Can philanthropists help fuel a global clean energy transition?
At a summit this week in Kigali, Rwanda, billionaire and former New York mayor Mike Bloomberg announced plans to spend $242 million to boost clean energy in 10 developing nations, part of an effort to help them — and ultimately the world — steer toward a greener future.
Bloomberg already has spent more than a decade and hundreds of millions of dollars working to phase out coal and other fossil fuels, first in the United States and later in Europe.

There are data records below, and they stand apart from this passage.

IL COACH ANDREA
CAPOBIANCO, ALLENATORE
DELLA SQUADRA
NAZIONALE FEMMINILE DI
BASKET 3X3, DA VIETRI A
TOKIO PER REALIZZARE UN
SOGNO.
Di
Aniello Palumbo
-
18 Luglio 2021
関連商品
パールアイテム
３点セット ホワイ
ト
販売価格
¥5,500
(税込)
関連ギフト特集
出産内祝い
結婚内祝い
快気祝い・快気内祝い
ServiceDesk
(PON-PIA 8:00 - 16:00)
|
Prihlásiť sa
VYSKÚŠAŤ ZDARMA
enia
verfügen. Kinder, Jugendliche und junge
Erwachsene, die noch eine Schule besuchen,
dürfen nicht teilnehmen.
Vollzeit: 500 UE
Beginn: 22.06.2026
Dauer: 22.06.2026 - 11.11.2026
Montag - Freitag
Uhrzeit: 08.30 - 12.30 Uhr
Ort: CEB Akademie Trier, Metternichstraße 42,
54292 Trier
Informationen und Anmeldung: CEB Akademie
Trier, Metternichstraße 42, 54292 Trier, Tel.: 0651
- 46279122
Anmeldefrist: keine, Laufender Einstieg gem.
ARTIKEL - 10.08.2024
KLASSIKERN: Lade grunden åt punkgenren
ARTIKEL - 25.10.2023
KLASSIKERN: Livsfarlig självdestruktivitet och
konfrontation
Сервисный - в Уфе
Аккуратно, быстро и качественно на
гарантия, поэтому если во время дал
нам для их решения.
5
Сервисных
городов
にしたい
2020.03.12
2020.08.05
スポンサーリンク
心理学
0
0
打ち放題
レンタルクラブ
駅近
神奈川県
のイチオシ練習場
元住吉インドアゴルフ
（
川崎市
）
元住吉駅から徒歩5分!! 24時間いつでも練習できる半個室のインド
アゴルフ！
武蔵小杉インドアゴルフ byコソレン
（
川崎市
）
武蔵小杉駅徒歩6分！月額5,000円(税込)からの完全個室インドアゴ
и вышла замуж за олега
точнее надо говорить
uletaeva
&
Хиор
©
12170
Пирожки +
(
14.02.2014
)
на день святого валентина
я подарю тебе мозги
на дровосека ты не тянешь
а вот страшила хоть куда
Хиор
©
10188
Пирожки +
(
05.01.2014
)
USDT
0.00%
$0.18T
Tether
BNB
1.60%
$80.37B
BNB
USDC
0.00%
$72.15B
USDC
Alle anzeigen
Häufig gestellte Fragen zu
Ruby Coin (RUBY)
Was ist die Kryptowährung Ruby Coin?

But while those campaigns were aimed at cutting the massive greenhouse gas emissions produced by the industrialized world, the latest initiative has a decidedly different target.
...Mohamed Adow, head of PowerShift Africa, a group that lobbies for climate policies across the continent, said if Bloomberg’s push helps pave the way for wealthy governments to invest far more in developing nations, it will be a positive step.
But he remains skeptical.
So far, Congress has not fully funded the more than $11 billion annually the president wants for international climate financing, Adow said, and other rich nations also “have been woefully inadequate” at delivering the money they’ve long promised.
“If we’re going to shift countries off fossil fuels, the scale of the investment needs to be in an entirely different ballpark,” Adow said in a text, noting that the Bloomberg Philanthropies commitment amounts to an average of $24 million per nation.
...“The good news is many of these countries are blessed with clean energy potential. But they need the finance to harness that and fund their energy transition,” he said.
“If we can combine the wealth of the rich world with the political will and green energy resources in the developing world, we can make great progress in addressing the ever growing climate crisis.”